第一日, 沈静花一整天功夫,与周云之在翰林院的书库中搜罗了不少有关淮河地理民风的书籍文章, 直忙到深夜才回家。
第二天沈静仍去上值了,又花了半天功夫与洪择明交接了盐引换粮的文书档案。过午便请了假回到家中, 简单收拾了行装。当晚翰林院院士方炜, 与工部侍郎卓大江, 带着工部、翰林院的同僚,为周云之与沈静践行。

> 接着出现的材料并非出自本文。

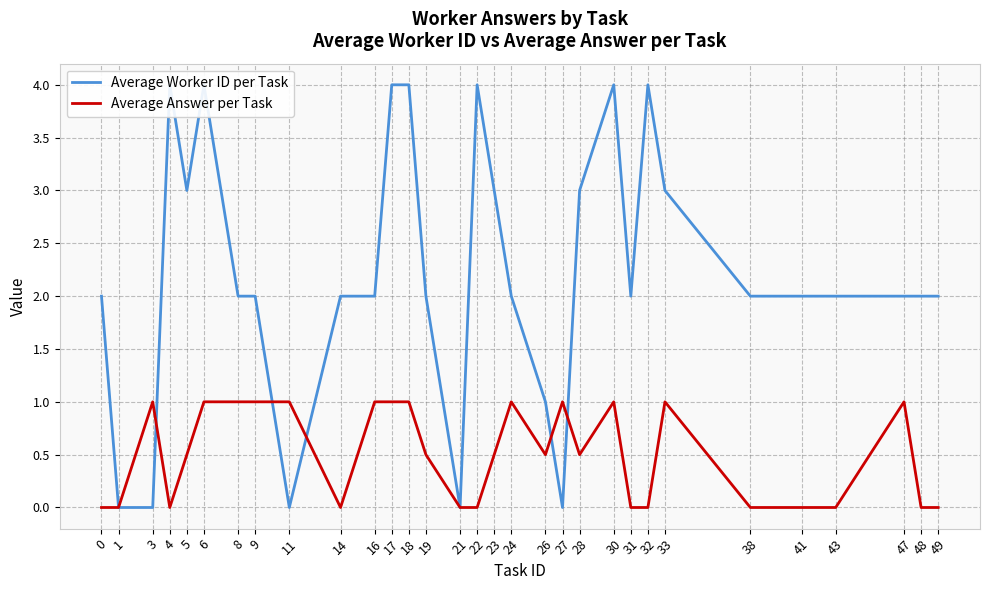

True or false: Average Worker ID per Task and Average Answer per Task cross at least once.

True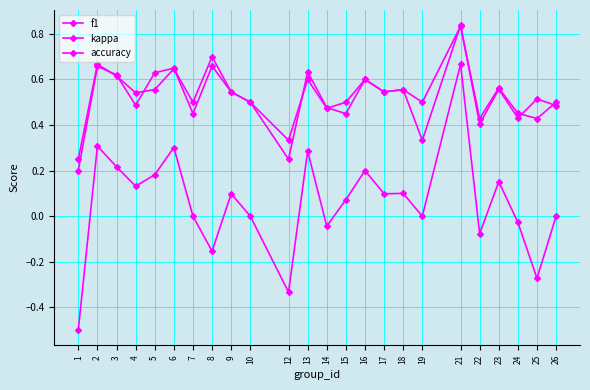

What is the value of the f1 point at the 22nd from the left?

0.4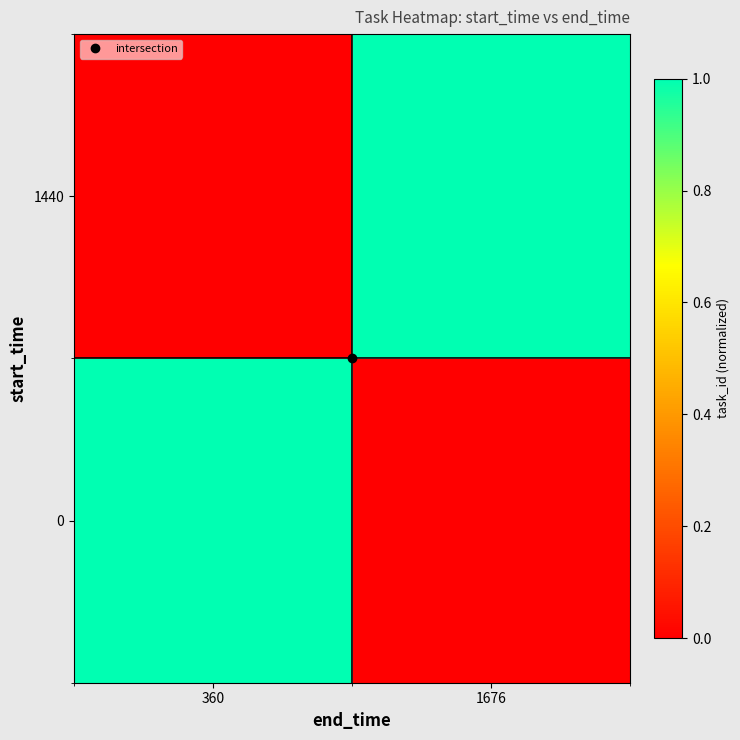

What is the greatest value displayed?

1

宴席结束,沈静喝的微醺,与周云之约好明日出发的时辰,便被吕蒙送回来了家中。
时候已经不早了。他目送吕蒙送走,却站在院子门口,迟迟不想进家门去。
门外胡同里一棵梧桐树,他在胡同里来回徘徊,最后站在梧桐树下,从袖子里摸出那把拴着玉坠的扇子。
自那天晚上赵衡动了气,两人已经有几日没有见面了。不知道赵衡是否知道了自己要南下的事?
一想到自己被圣上支开往江南去的缘由,沈静心里便忐忑不安。也不知道等他从江南回来时,赵衡会不会已经择定了王妃人选,选好了成亲的日子?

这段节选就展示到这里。